UFC News: Robert Whittaker reveals how he buried the demons left by Israel Adesanya defeat
Robert Whittaker has been accused of “panicking” by the head coach of arch rival Israel Adesanya. Bobby Knuckles returns serve
Robert Whittaker has laughed off suggestions from Israel Adesanya’s coach that he is panicking about their upcoming UFC 271 title rematch in America, saying: “That guy says a lot of weird shit”.
While the UFC is yet to officially announce the hyped February showdown between Whittaker and Adesanya, the Australian believes some mind games may already be underway from the New Zealand champ and his team.
Speaking on the Submission Radio podcast recently, Adesanya’s head coach Eugene Bareman accused both Whittaker and his manager Titus Day of “panicking” about the impending fight, slated for Houston, Texas on February 13 (AEST).

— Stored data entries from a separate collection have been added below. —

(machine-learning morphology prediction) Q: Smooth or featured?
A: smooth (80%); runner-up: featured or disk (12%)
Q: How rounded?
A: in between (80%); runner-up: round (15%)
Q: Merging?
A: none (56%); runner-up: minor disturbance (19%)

Bareman also took aim at Australia’s first UFC champ for recently tweeting “11 weeks” in reference to the countdown — accompanied by the hashtag #AndNew – and suggested the headliner could in fact be delayed by months so it could be held in Australia.
Yet Whittaker and his team are already on record saying they have not only signed a bought agreement, but even started promotional filming for the anticipated rematch of the 2019 showdown.

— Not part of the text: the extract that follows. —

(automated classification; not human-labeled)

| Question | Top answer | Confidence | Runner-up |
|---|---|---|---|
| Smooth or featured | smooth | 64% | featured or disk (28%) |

Despite Bareman suggesting the fight could be delayed, it is understood UFC officials will confirm the headliner during Sunday’s UFC 269 broadcast on Main Event.
So as for what Whittaker made then of the podcast dig by Bareman, who also doubles as a coach for Australian UFC champ Alex Volkanovski?
“I didn’t see it,” he said. “But I have heard through the grapevine that he’s been talking.
“(Laughs) Although I really don’t know what he thinks we’d be panicking about. I don’t even know how to respond.”
Asked if he thought Team Adesanya were attempting to kick off the mental warfare, hype the fight or simply troll him, Whittaker shrugged: “I just don’t know.“ He (Bareman) says a lot of weird shit.
“This isn’t the first time he’s done something like this, either.
“So who knows what his agenda is? Maybe he’s trying to get into my head.“ But I’m fairly resilient to all that now.
“Fool me once, and all that sort of thing.“ I’m in a good place.
“As a fighter, with my skills, my abilities, I’m completely different from when I stepped into the Octagon against (Adesanya) the first time.
“And certainly character wise too, I’m a very different man.
“I have changed that side of myself just as much.
“So I’m going into this fight with a cool, calm head … and I’ll be satisfied to do that.”
Quizzed about his countdown tweet, and the suggestion from Bareman it was trying to force the fight, Whittaker continued: “Mate, I tweet those for my fans — that’s it.
“I want to gee them all up, let them know we’re working towards something.
“I don’t tweet anything with Eugene in mind, or anyone else.
“They’re for my fans.”
Whittaker’s response comes just weeks after promising to bring a completely new mindset to his rematch with Adesanya, declaring: “I don’t even hate the guy anymore”.
It has now been two years since Adesanya took the middleweight strap from the Aussie dubbed Bobby Knuckles in Melbourne, before a UFC record crowd of some 60,000 fans.
Since then however, Whittaker has won three straight, changed up his fight team, and also completely recovered from what he now understands was physical and mental burn out.
Prior to facing Adesanya the first time at UFC 243, Whittaker admits a series of external issues saw him perform well below his best in the KO defeat — including the hatred he carried for his arch rival.
But this time around? “I don’t even hate the guy anymore,” Whittaker laughed.
“All that stuff has worked its way out of me.
“Yes, he beat me first time. But I’m looking forward to getting back in there because I’ve changed — and in a lot of ways.”
Asked how he rid himself of the Adesanya hate, Whittaker continued: “Maybe it wore me out.
“All that hatred, that anger … it wore me out.“ But as I said earlier, I’m not that same guy anymore.“ Straight after that first fight, I took some time off. And because of that soul searching, or character building … because of what I went through I’m a different man.
“I feel much happier. Much calmer, more balanced.
“I know who I am, why I’m doing things.“ And me understanding who I am – who I truly am – is just making me that much more comfortable everywhere”.